Au début des années 2000, cependant, les taux de vaccination ROR aux États-Unis ont chuté après que le médecin britannique Andrew Wakefield a publié une étude scientifique affirmant que le vaccin pouvait provoquer l’autisme. Ses recherches ont été démystifiées après un examen plus approfondi, mais pas avant qu’elles n’aient suscité la peur et le scepticisme aux États-Unis et dans d’autres pays. « Il est vraiment difficile de faire sonner une cloche », déclare Offit. « Une fois que les gens ont peur de quelque chose, il est difficile de les apaiser, et c’est ainsi qu’une série de rougeoles ont recommencé à réapparaître vers 2004 et 2005. »

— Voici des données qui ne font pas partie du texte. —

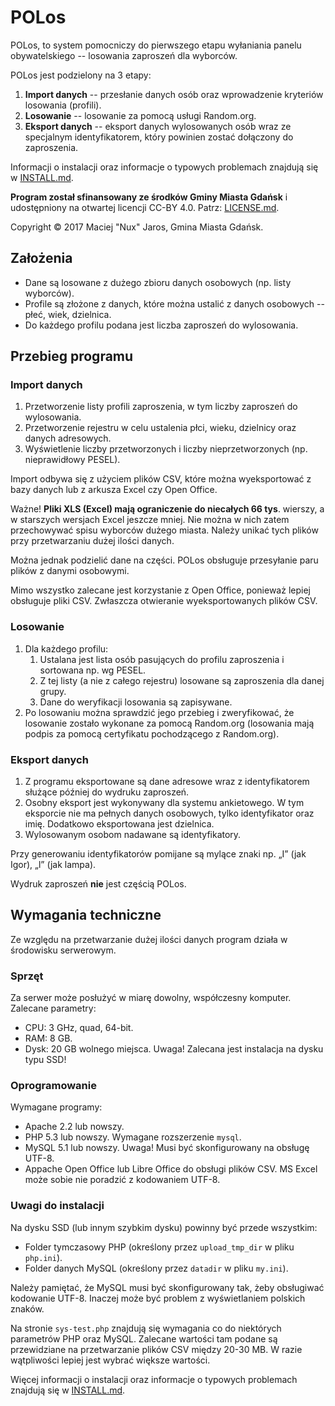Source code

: POLos
=====

POLos, to system pomocniczy do pierwszego etapu wyłaniania panelu obywatelskiego -- losowania zaproszeń dla wyborców.

POLos jest podzielony na 3 etapy:
1. **Import danych** -- przesłanie danych osób oraz wprowadzenie kryteriów losowania (profili).
2. **Losowanie** -- losowanie za pomocą usługi Random.org.
3. **Eksport danych** -- eksport danych wylosowanych osób wraz ze specjalnym identyfikatorem, który powinien zostać dołączony do zaproszenia.

Informacji o instalacji oraz informacje o typowych problemach znajdują się w [INSTALL.md](INSTALL.md).

**Program został sfinansowany ze środków Gminy Miasta Gdańsk** i udostępniony na otwartej licencji CC-BY 4.0. Patrz: [LICENSE.md](LICENSE.md).

Copyright © 2017 Maciej "Nux" Jaros, Gmina Miasta Gdańsk.

Założenia
---------

* Dane są losowane z dużego zbioru danych osobowych (np. listy wyborców).
* Profile są złożone z danych, które można ustalić z danych osobowych -- płeć, wiek, dzielnica.
* Do każdego profilu podana jest liczba zaproszeń do wylosowania.  

Przebieg programu
-----------------

### Import danych ###

1. Przetworzenie listy profili zaproszenia, w tym liczby zaproszeń do wylosowania.
2. Przetworzenie rejestru w celu ustalenia płci, wieku, dzielnicy oraz danych adresowych.
3. Wyświetlenie liczby przetworzonych i liczby nieprzetworzonych (np. nieprawidłowy PESEL).

Import odbywa się z użyciem plików CSV, które można wyeksportować z bazy danych lub z arkusza Excel czy Open Office.

Ważne! **Pliki XLS (Excel) mają ograniczenie do niecałych 66 tys**. wierszy, a w starszych wersjach Excel jeszcze mniej. Nie można w nich zatem przechowywać spisu wyborców dużego miasta. Należy unikać tych plików przy przetwarzaniu dużej ilości danych.

Można jednak podzielić dane na części. POLos obsługuje przesyłanie paru plików z danymi osobowymi.

Mimo wszystko zalecane jest korzystanie z Open Office, ponieważ lepiej obsługuje pliki CSV. Zwłaszcza otwieranie wyeksportowanych plików CSV.

### Losowanie ###

1. Dla każdego profilu:
	1. Ustalana jest lista osób pasujących do profilu zaproszenia i sortowana np. wg PESEL.
	2. Z tej listy (a nie z całego rejestru) losowane są zaproszenia dla danej grupy.
	3. Dane do weryfikacji losowania są zapisywane.
2. Po losowaniu można sprawdzić jego przebieg i zweryfikować, że losowanie zostało wykonane za pomocą Random.org (losowania mają podpis za pomocą certyfikatu pochodzącego z Random.org).

### Eksport danych ###

1. Z programu eksportowane są dane adresowe wraz z identyfikatorem służące później do wydruku zaproszeń.
2. Osobny eksport jest wykonywany dla systemu ankietowego. W tym eksporcie nie ma pełnych danych osobowych, tylko identyfikator oraz imię. Dodatkowo eksportowana jest dzielnica.
3. Wylosowanym osobom nadawane są identyfikatory.

Przy generowaniu identyfikatorów pomijane są mylące znaki np. „I” (jak Igor), „l” (jak lampa).

Wydruk zaproszeń **nie** jest częścią POLos.

Wymagania techniczne
--------------------

Ze względu na przetwarzanie dużej ilości danych program działa w środowisku serwerowym.

### Sprzęt ###

Za serwer może posłużyć w miarę dowolny, współczesny komputer. Zalecane parametry:
* CPU: 3 GHz, quad, 64-bit.
* RAM: 8 GB.
* Dysk: 20 GB wolnego miejsca. Uwaga! Zalecana jest instalacja na dysku typu SSD!

### Oprogramowanie ###

Wymagane programy:
* Apache 2.2 lub nowszy.
* PHP 5.3 lub nowszy. Wymagane rozszerzenie `mysql`.
* MySQL 5.1 lub nowszy. Uwaga! Musi być skonfigurowany na obsługę UTF-8.
* Appache Open Office lub Libre Office do obsługi plików CSV. MS Excel może sobie nie poradzić z kodowaniem UTF-8.

### Uwagi do instalacji ###

Na dysku SSD (lub innym szybkim dysku) powinny być przede wszystkim:
* Folder tymczasowy PHP (określony przez `upload_tmp_dir` w pliku `php.ini`).
* Folder danych MySQL (określony przez `datadir` w pliku `my.ini`).

Należy pamiętać, że MySQL musi być skonfigurowany tak, żeby obsługiwać kodowanie UTF-8. Inaczej może być problem z wyświetlaniem polskich znaków.

Na stronie `sys-test.php` znajdują się wymagania co do niektórych parametrów PHP oraz MySQL. Zalecane wartości tam podane są przewidziane na przetwarzanie plików CSV między 20-30 MB. W razie wątpliwości lepiej jest wybrać większe wartości.

Więcej informacji o instalacji oraz informacje o typowych problemach znajdują się w [INSTALL.md](INSTALL.md).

Depuis lors, les taux de vaccination ROR n’ont cessé d’augmenter et aujourd’hui, la plupart des écoles publiques et privées exigent que les enfants soient vaccinés avant de s’inscrire. Mais des cas de rougeole réapparaissent dans tout le pays, et Offit craint qu’une montée du sentiment anti-vaccin qui a commencé pendant la pandémie de COVID n’en soit en partie responsable.
Les raisons les plus courantes pour lesquelles les parents peuvent refuser à leur enfant le ROR et d’autres exigences en matière de vaccin sont des accommodements religieux ou médicaux, bien que certains États autorisent les parents à invoquer leurs convictions personnelles comme motif d’exemption. Selon un Rapport du CDC publié en novembre dernier, les taux d’exemption de vaccins parmi les enfants de maternelle ont augmenté à l’échelle nationale pour atteindre 3 % au cours de l’année scolaire 2022-2023 – soit un bond de 0,4 % par rapport à l’année précédente – et dans 10 États, plus de 5 % d’entre eux bénéficiaient d’exemptions. La couverture peut également varier considérablement selon les comtés et les municipalités, explique Jerne Shapiro, professeur adjoint d’épidémiologie à l’Université de Floride, et au sein de ceux-ci, chaque institution privée peut également avoir ses propres critères spécifiques en matière de vaccination.
Des épidémies de rougeole peuvent également survenir lorsque des personnes infectées arrivent aux États-Unis depuis l’étranger. Si des voyageurs malades entrent en contact avec des Américains non vaccinés ou immunodéprimés, des cas secondaires de rougeole peuvent apparaître, explique Shapiro. Une personne atteinte de rougeole en infecte en moyenne 12 à 18 autresajoute Offit.
Alors que les épidémies de rougeole sont susceptibles d’augmenter, Offit et Shapiro exhortent tous deux les Américains, en particulier les voyageurs des vacances de printemps, à vérifier leur statut vaccinal ROR et à rechercher des informations sur les vaccins et les épidémies uniquement auprès de médecins et de sources certifiées par le gouvernement, notamment le CDC, l’Organisation mondiale de la santé et les instituts nationaux. de la santé. « Il y a tellement de désinformation sur les vaccins en général », déclare Shapiro. « Mais ce vaccin est administré depuis des décennies et des décennies. La plupart d’entre nous ont la chance de ne pas savoir à quoi ressemblent la plupart des maladies évitables par la vaccination, et parfois nous pouvons tenir cela pour acquis.